"Le dossier des intermittents demeure inflammable"

Par Clarisse Fabre

La Lettre AFC n°262

Le Monde, 23 février 2016
A première vue, et deux ans après la crise de 2014, l’assurance-chômage des artistes et des techniciens du spectacle semble préservée. D’une part, les annexes 8 (techniciens) et 10 (artistes) ont été inscrites dans la loi Rebsamen du 17 août 2015 relative au dialogue social et à l’emploi.

D’autre part, ces annexes vont faire l’objet d’une négociation spécifique entre les partenaires sociaux du secteur culturel, laquelle s’ouvrira jeudi 25 février au Conseil économique, social et environnemental, à Paris. Troisièmement, pour éclairer leurs choix, les négociateurs pourront demander des chiffrages à un comité d’experts indépendant, piloté par Jean-Paul Guillot. Celui-ci fait autorité : il avait déjà été appelé à la rescousse en 2004, pour déminer le mouvement des intermittents de juin 2003.

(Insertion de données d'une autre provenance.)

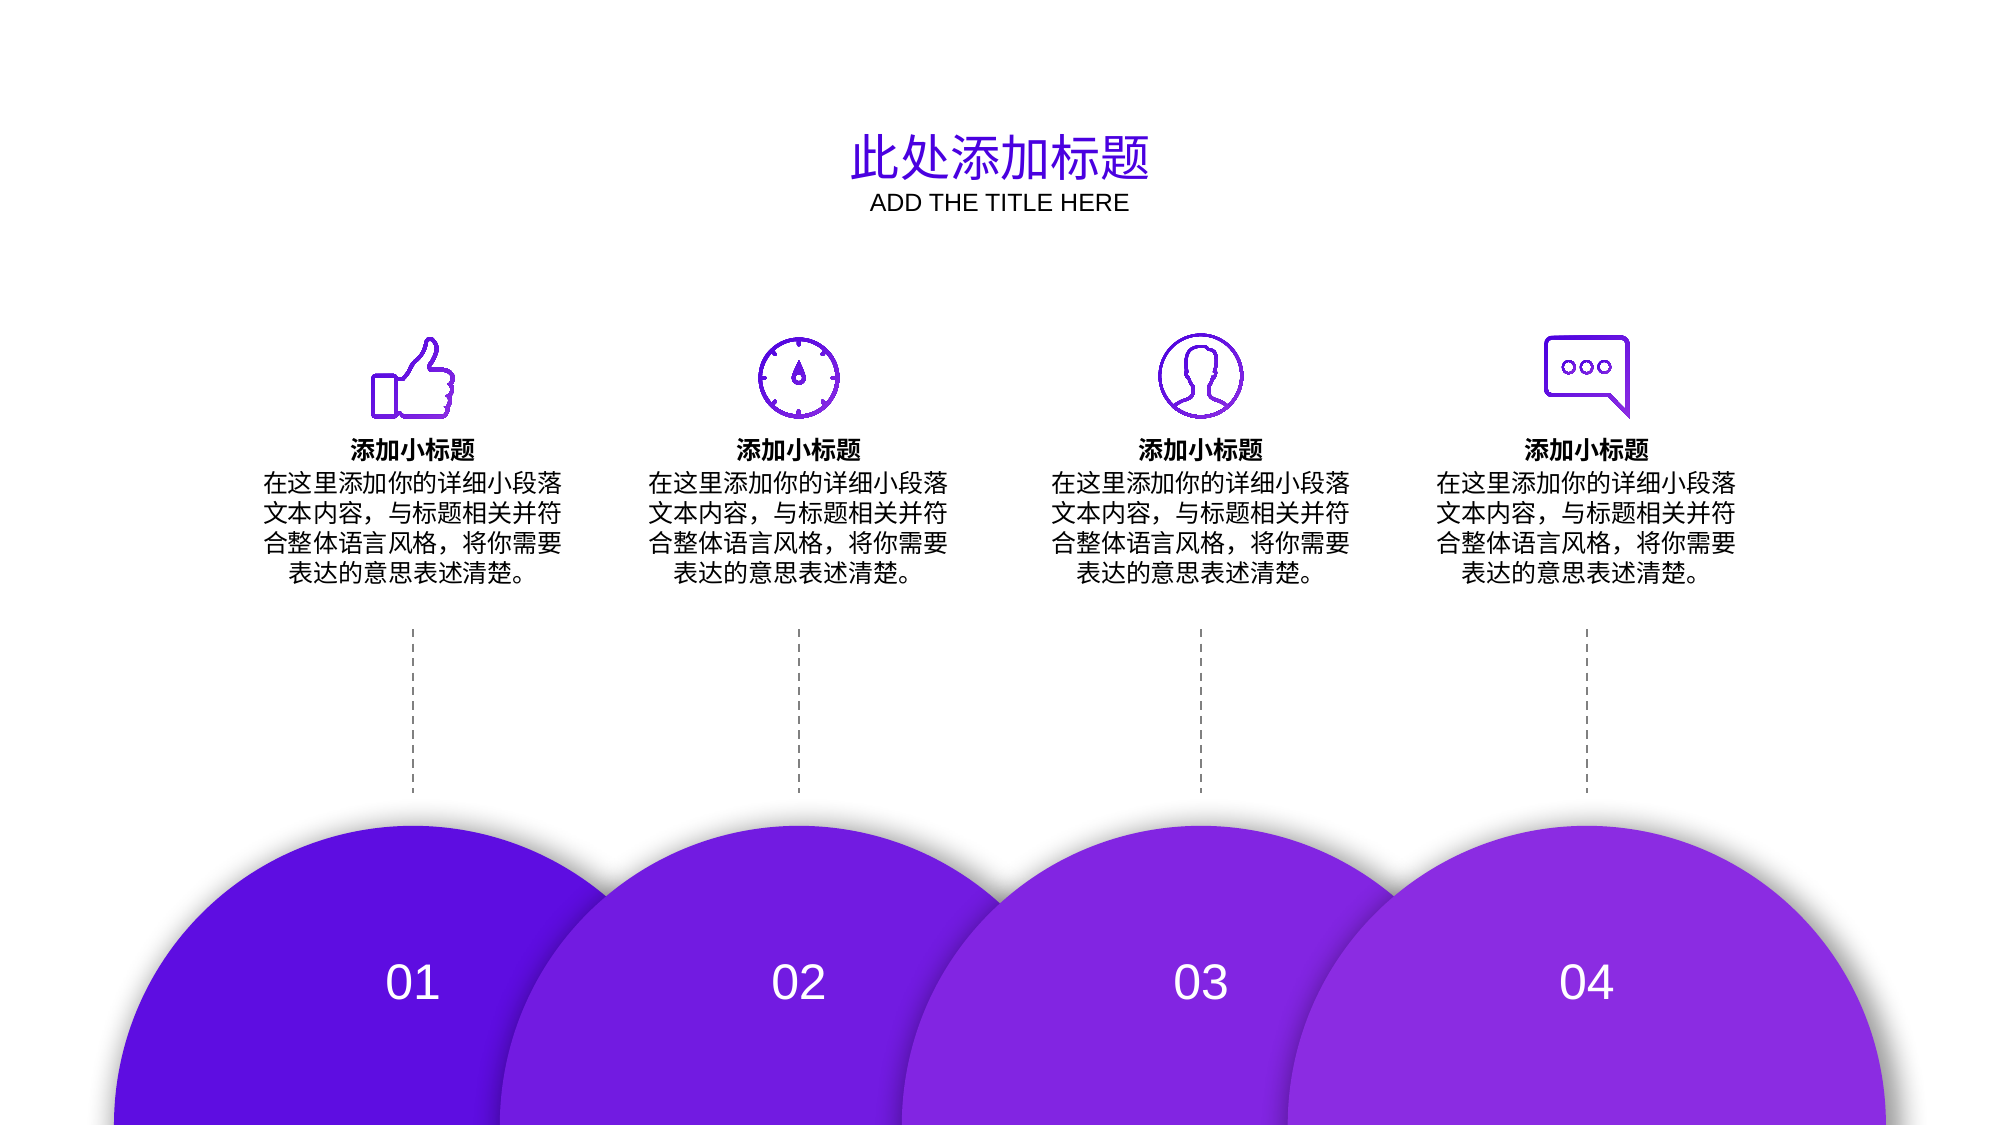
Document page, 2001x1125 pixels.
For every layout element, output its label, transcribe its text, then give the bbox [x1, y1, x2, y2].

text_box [1025, 333, 1377, 597]
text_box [623, 337, 975, 597]
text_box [499, 825, 901, 1125]
text_box 此处添加标题 ADD THE TITLE HERE [760, 118, 1240, 224]
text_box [1411, 335, 1763, 597]
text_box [113, 825, 499, 1125]
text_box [1287, 825, 1886, 1125]
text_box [901, 825, 1287, 1125]
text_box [237, 337, 589, 597]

Ces trois nouvelles données sont issues de la mission de concertation menée par "trois sages" au lendemain de l’accord contesté du 22 mars 2014 sur l’assurance-chômage. Le député socialiste Jean-Patrick Gille, l’ancienne codirectrice du Festival d’Avignon, Hortense Archambault, et l’ancien directeur général du travail, Jean-Denis Combrexelle, avaient été chargés par Manuel Valls de trouver des pistes pour réformer ce régime spécifique, jugé excessif par le patronat et inadapté par les intermittents – les artistes doivent réaliser 507 heures en dix mois et demi, et les techniciens 507 heures en dix mois, pour être éligibles à une indemnisation. Début janvier 2015, le premier ministre donnait son feu vert aux propositions des "trois sages.

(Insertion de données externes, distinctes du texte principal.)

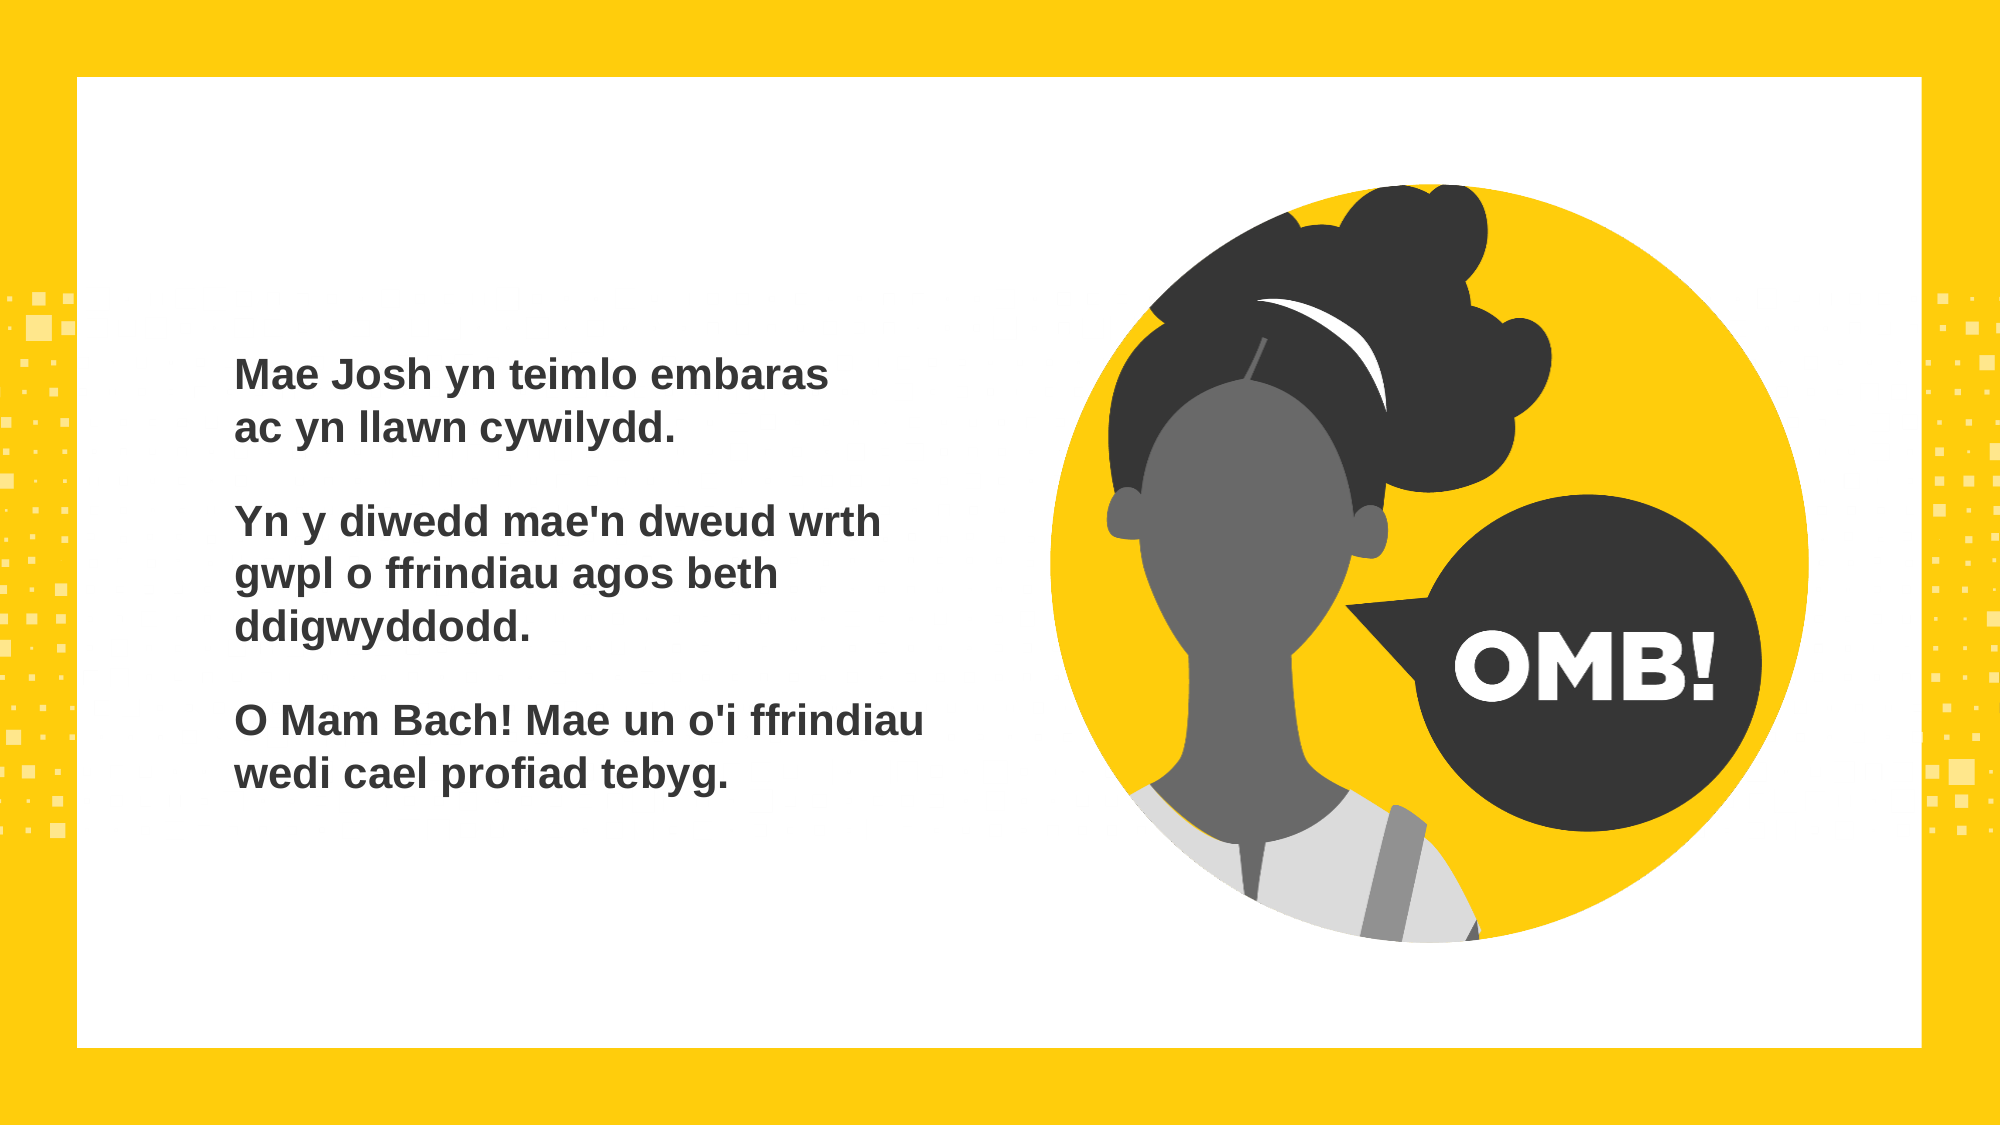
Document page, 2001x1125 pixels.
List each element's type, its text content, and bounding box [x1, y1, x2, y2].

text_box Mae Josh yn teimlo embaras ac yn llawn cywilydd. Yn y diwedd mae'n dweud wrth gwpl o ffrindiau agos beth ddigwyddodd. O Mam Bach! Mae un o'i ffrindiau wedi cael profiad tebyg. [219, 338, 954, 805]
picture [1050, 184, 1809, 950]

En même temps, M. Valls a fixé les règles du jeu. Cette négociation spécifique doit être compatible avec le "cadrage financier" global – soit le montant des économies à réaliser. En cas d’échec des négociations, l’échelon interprofessionnel reprendra la main sur les annexes 8 et 10. A plusieurs reprises, comme le 19 juillet 2015, à Avignon, M. Valls a précisé que « les intermittents ne peuvent pas être la variable d’ajustement ».

« Recadrer les prétentions du Medef »
Aujourd’hui, le chiffre de 200 millions d’euros de coupes sur les annexes 8 et 10 circule, soit un quart des 800 millions d’euros d’économies voulues par le patronat. « C’est une façon de torpiller autrement le régime des intermittents », dénonce Denis Gravouil, secrétaire général de la CGT-spectacle. « Tout dépendra de la capacité de Manuel Valls à recadrer les prétentions du Medef », note un bon connaisseur du dossier.

Samuel Churin, de la Coordination des intermittents et précaires, rappelle que les 100 000 intermittents représentent 3,5 % des allocataires de l’Unedic, et moins de 4 % des dépenses de l’assurance-chômage. Certes, la différence entre les cotisations versées et les allocations perçues par les intermittents représente 1 milliard d’euros, mais on ne peut parler d’un déficit. « Chercher à identifier un déficit qui serait propre à une catégorie d’actifs ne fait pas sens », disait l’ancien ministre du travail Michel Sapin, lors de son audition devant les députés qui planchaient sur le dossier des intermittents, le 26 février 2013. Il ajoutait : « Il est logique que ceux qui connaissent le plus de risques – les intermittents, mais aussi les salariés en CDD ou en intérim – bénéficient de l’appui de ceux qui ne connaîtront pas ou peu le chômage. (…) Je n’ai vu personne calculer le déficit de l’Assurance-maladie en le limitant aux seuls patients. » A cet instant-là, les intermittents étaient devenus optimistes.